Ensemble, ils ont décidé d'unir leurs forces pour aider à préserver les ressources.
Régulièrement, les membres de la communauté, toutes générations confondues, se rassemblent sur la place du village pour partager les défis auxquels ils sont confrontés avec les gardes forestiers et les conservateurs. « En créant des zones protégées, il ne s'agit pas de chasser des populations ou de leur imposer des contraintes, mais de préserver et renforcer leurs moyens de subsistance, » explique le lieutenant Tounkara.
« La protection des zones forestières contribuera à la stabilité climatique pour les récoltes et créera des opportunités économiques grâce aux produits issus de la forêt, notamment les plantes médicinales traditionnelles et des aliments naturels essentiels comme les champignons, les noix, les feuilles et les baies. »
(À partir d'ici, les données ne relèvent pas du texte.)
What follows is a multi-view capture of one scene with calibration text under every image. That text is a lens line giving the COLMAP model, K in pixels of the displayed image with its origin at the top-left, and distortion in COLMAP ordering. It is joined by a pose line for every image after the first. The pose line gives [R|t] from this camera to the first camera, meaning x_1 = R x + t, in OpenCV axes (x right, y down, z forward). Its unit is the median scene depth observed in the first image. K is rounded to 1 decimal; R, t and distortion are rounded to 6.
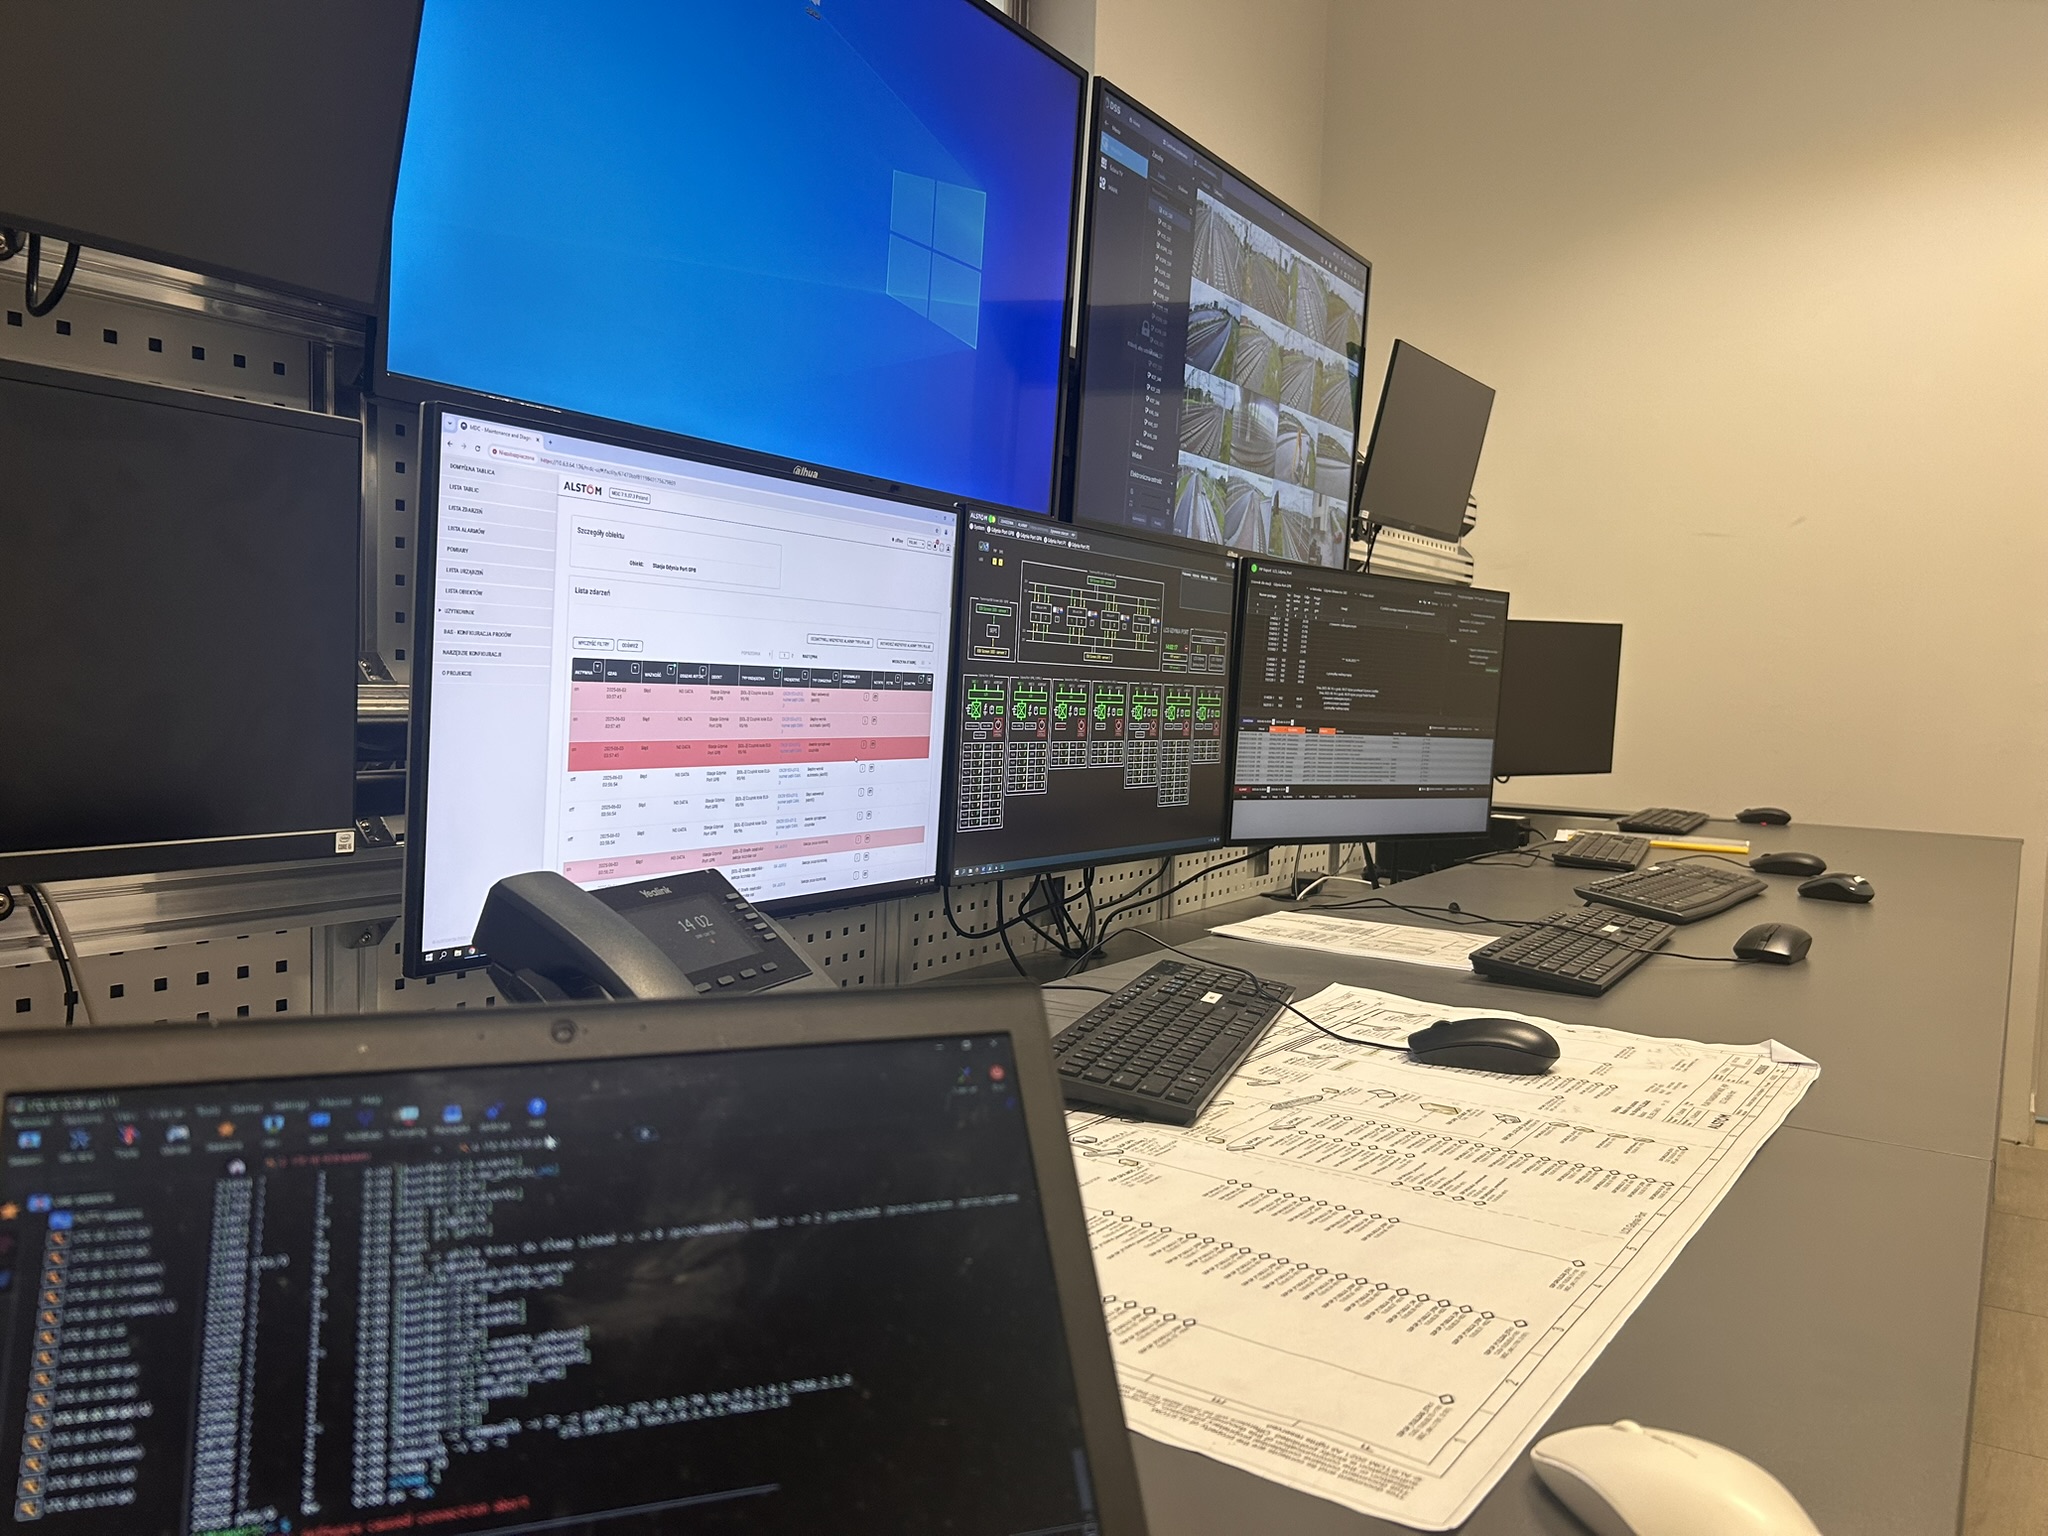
lens RADIAL K [[1556.1, 0, 1023.1], [0, 1556.1, 772.3], [0, 0, 1]] dist [0.055859, -0.051574]
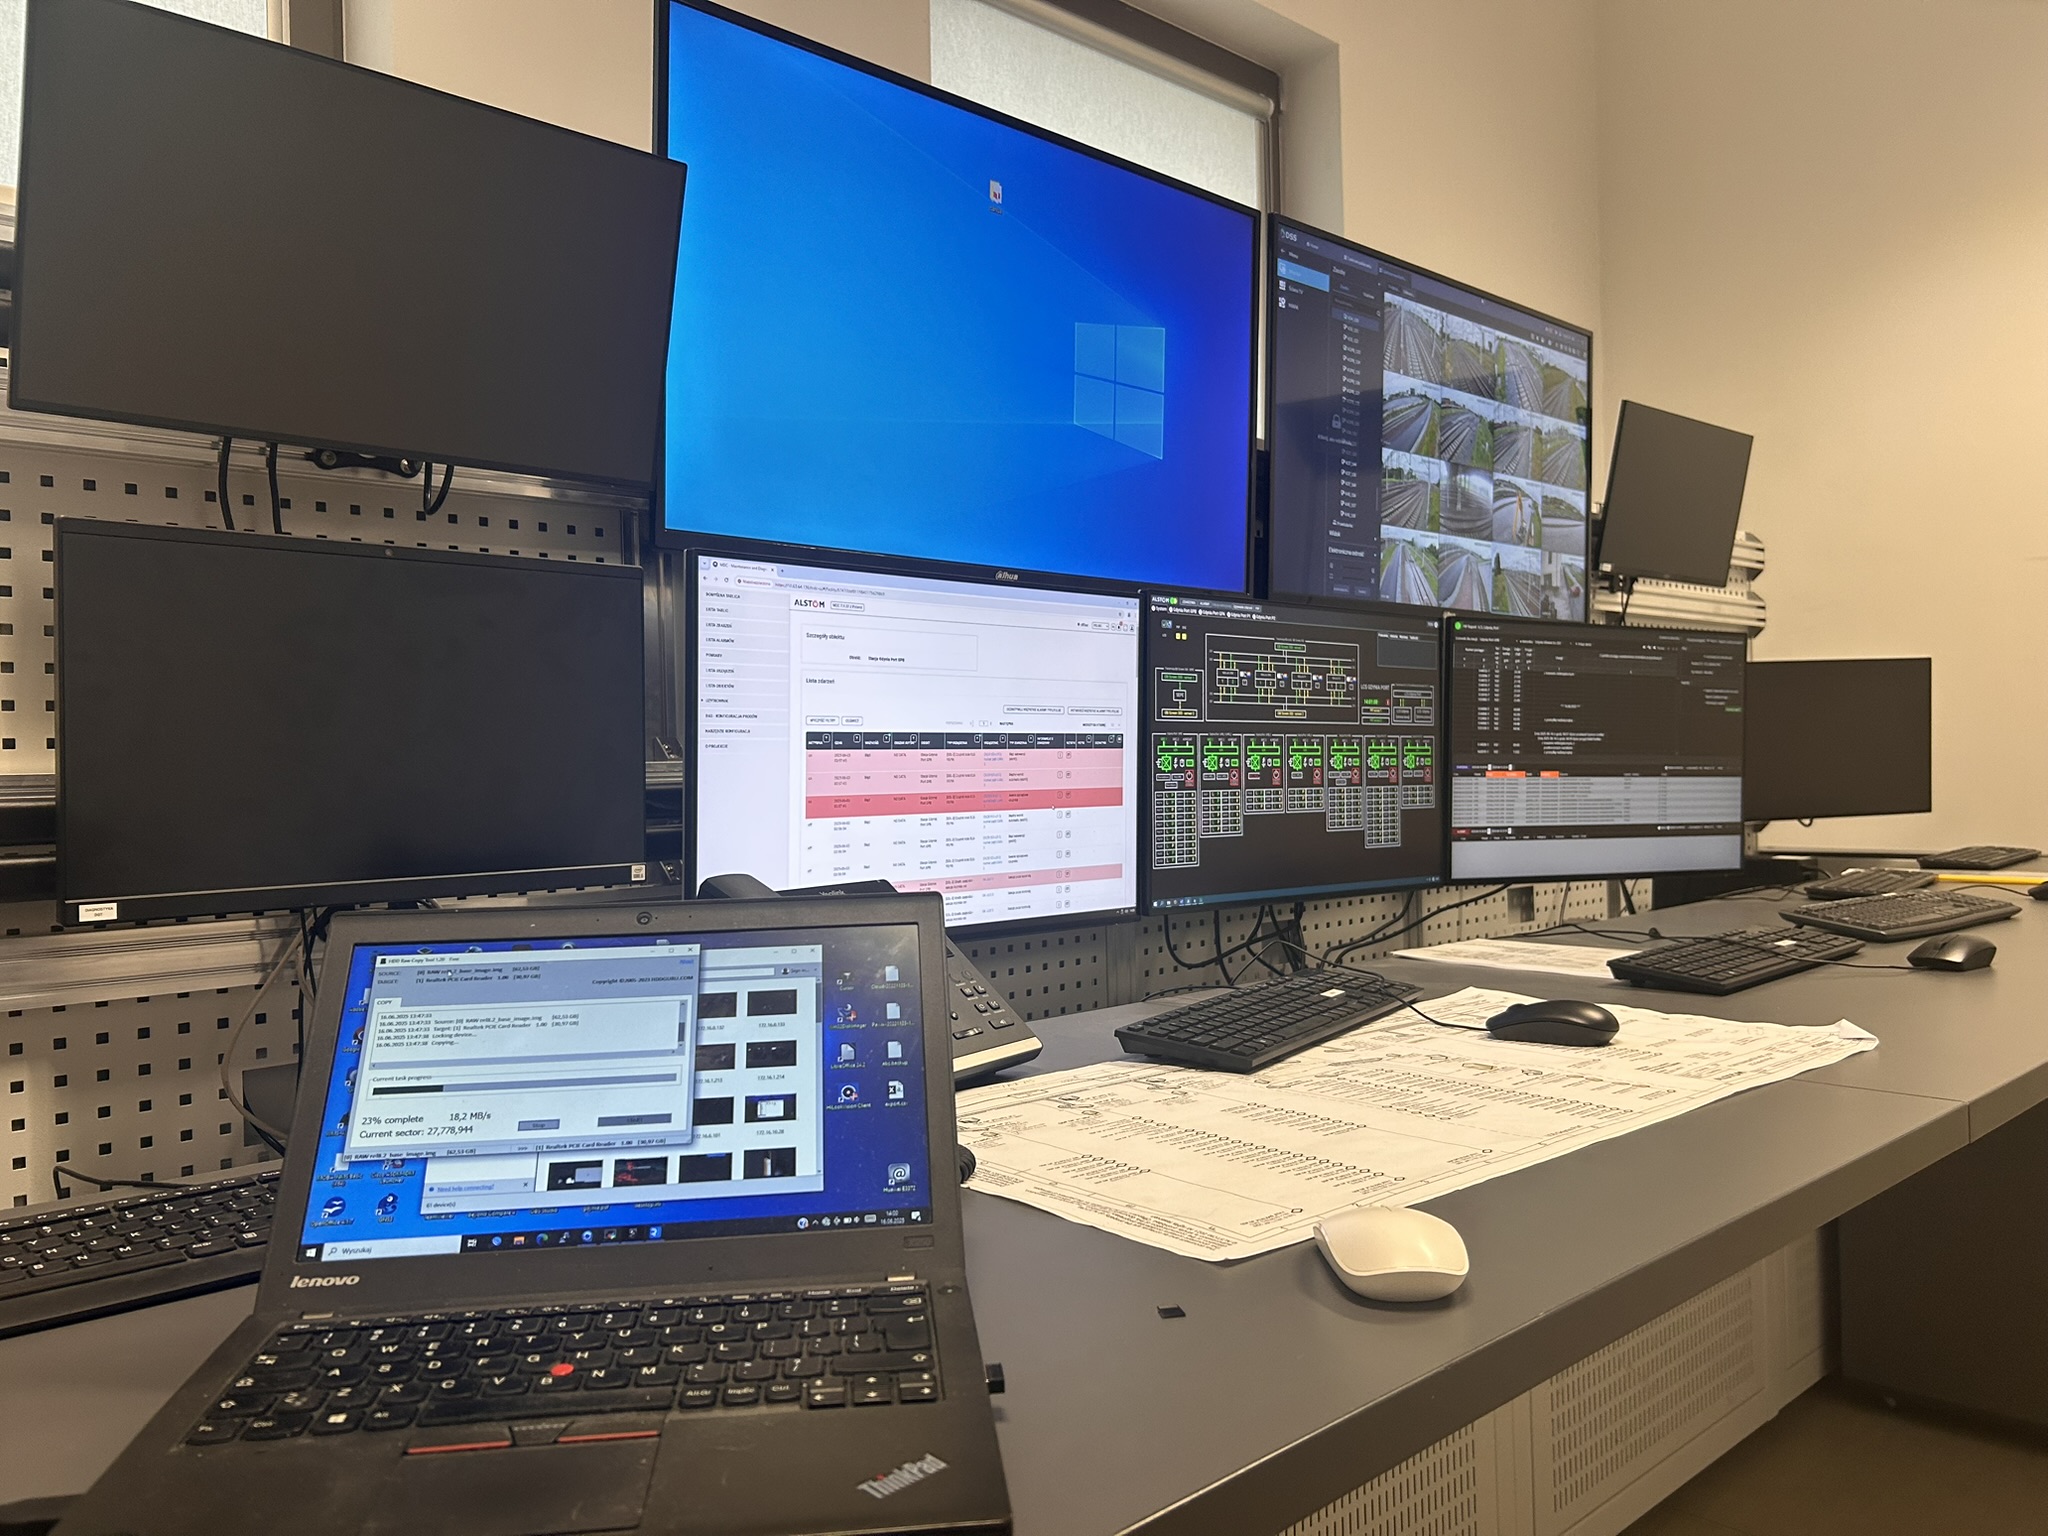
lens RADIAL K [[1556.1, 0, 1030.7], [0, 1556.1, 767.6], [0, 0, 1]] dist [0.055859, -0.051574]
pose [[0.970827, -0.049485, -0.234620, 0.138621], [0.035431, 0.997337, -0.063742, 0.032305], [0.237150, 0.053569, 0.969995, -0.149138]]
Avec un revenu moyen par foyer dépassant à peine 1 000 dollars par an (en 2021), la Guinée fait partie des pays les moins avancés (PMA), mais le potentiel de développement dans les secteurs des pêcheries, de la foresterie et de l'exploitation minière est élevé.
D'ambitieuses politiques et réformes ont ainsi été adoptées pour aider à réduire les émissions nettes de gaz à effet de serre et promouvoir des mesures de développement résilientes au changement climatique.
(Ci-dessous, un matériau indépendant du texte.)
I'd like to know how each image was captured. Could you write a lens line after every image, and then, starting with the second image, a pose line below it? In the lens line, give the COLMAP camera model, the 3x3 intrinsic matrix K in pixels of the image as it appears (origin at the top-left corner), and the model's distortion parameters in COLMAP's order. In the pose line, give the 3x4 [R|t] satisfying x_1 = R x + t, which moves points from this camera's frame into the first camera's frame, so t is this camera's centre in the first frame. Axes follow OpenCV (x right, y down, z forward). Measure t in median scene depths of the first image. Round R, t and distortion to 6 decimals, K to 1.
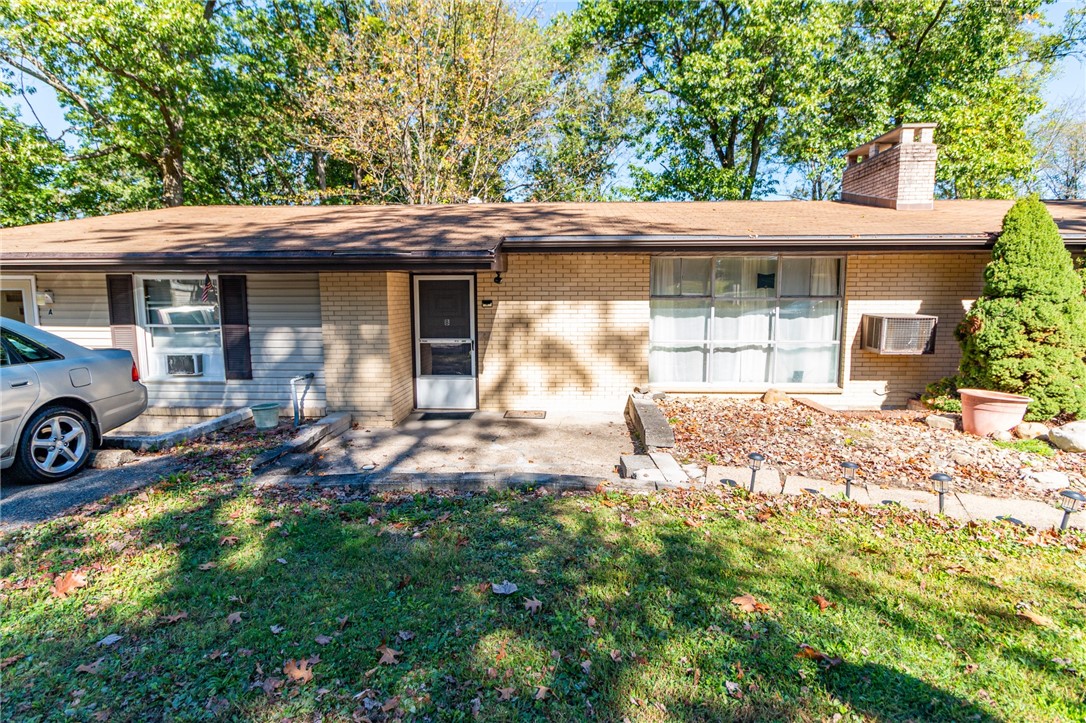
lens RADIAL K [[563.8, 0, 553.1], [0, 563.8, 365.1], [0, 0, 1]] dist [0.015253, -0.000324]
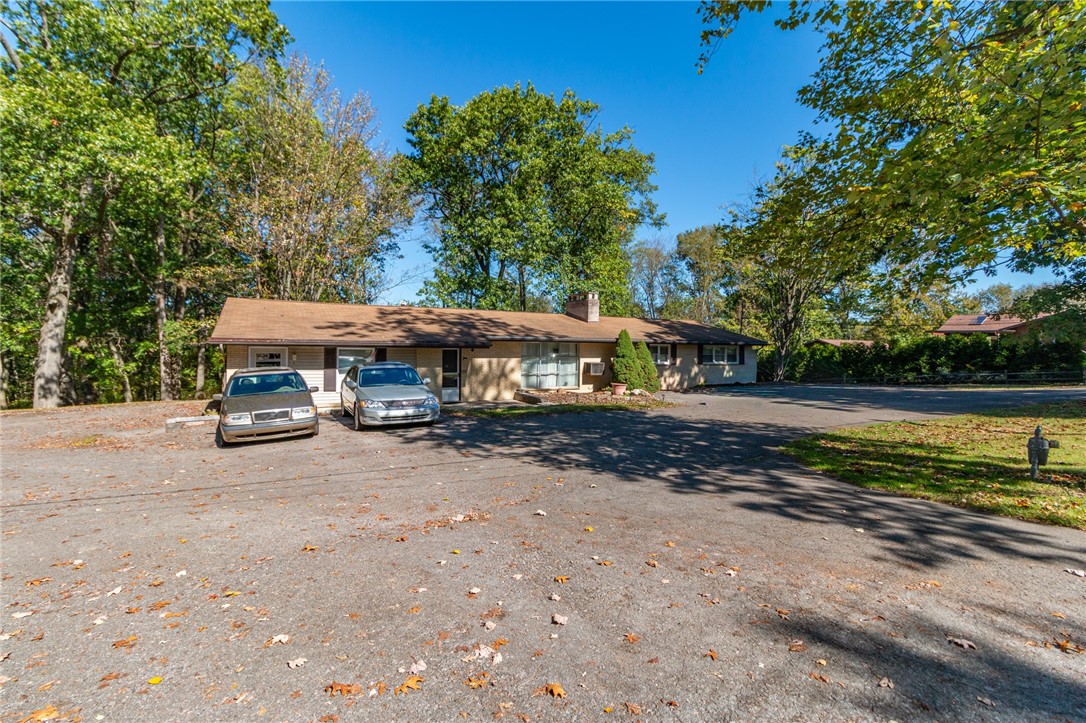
lens RADIAL K [[499.5, 0, 544.6], [0, 499.5, 365.5], [0, 0, 1]] dist [0.003774, 0.001617]
pose [[0.882187, -0.007939, 0.470833, -0.919220], [0.050033, 0.995778, -0.076955, 0.122848], [-0.468234, 0.091446, 0.878860, -1.274938]]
Les îles de Loos, situées à quelques encablures de Conakry forment un archipel de 60 Km2, en partie sanctuarisé depuis 1992. Outre la protection de faunes comme les tortues marines vertes et diverses espèces d’oiseaux et de poissons, le sanctuaire permet la reproduction des tortues marines sur l’ilot Cabri, la réintégration des chimpanzés sur l’île blanche et le repeuplement d'oiseaux de mer sur l’île Corail.
Bien qu’elles fournissent des services précieux voire indispensables, les mangroves sont en déclin dans le monde entier en raison des pressions anthropiques et naturelles : en Guinée, plus de 11 hectares de mangrove ont été perdues entre 2016 et 2020. Pour lutter contre ce phénomène dramatique, le pays et ses partenaires investissent massivement.
En longeant les kilomètres de mangroves qui bordent les bras de mer de la réserve de Kankoure, le combat qui se joue pour la survie de cette flore essentielle à la lutte contre les effets du changement climatique ne saute pas aux yeux.
Pourtant en s’en approchant de plus près, sa destruction devient visible, évidente : partout, des coupes sèches. Et à rythme régulier, des pirogues de toutes tailles chargées de bois à destination de Conakry ou des villages côtiers. Perchés dans un dédale de racines plongeant dans la boue, celles et ceux qui pratiquent la coupe illégale de la mangrove ne craignent pas vraiment les patrouilles des écogardes : « Nous n’avons même pas de pirogue à nous. Quand nous voulons organiser une tournée, nous devons louer un bateau à un pêcheur, et encore, pour une durée limitée faute de moyens », se désole unLieutenant de l’Office Guinée des Parcs Nationaux.
Le constat est partagé par nombre de ses collègues, y compris dans les réserves terrestres dans lesquelles « les braconniers ont des tous terrains et nous, même pas un vélo pour leur courir après », expliquait un conservateur.
Pourtant, il y a urgence : la croissance démographique, l’urbanisation et l’élévation du niveau de la mer exposeront un nombre croissant de personnes et de biens aux inondations et à l’érosion côtière, laissant entrevoir des drames humains et économiques certains pour des populations contraintes à l’exil et privées de leurs moyens de subsistance.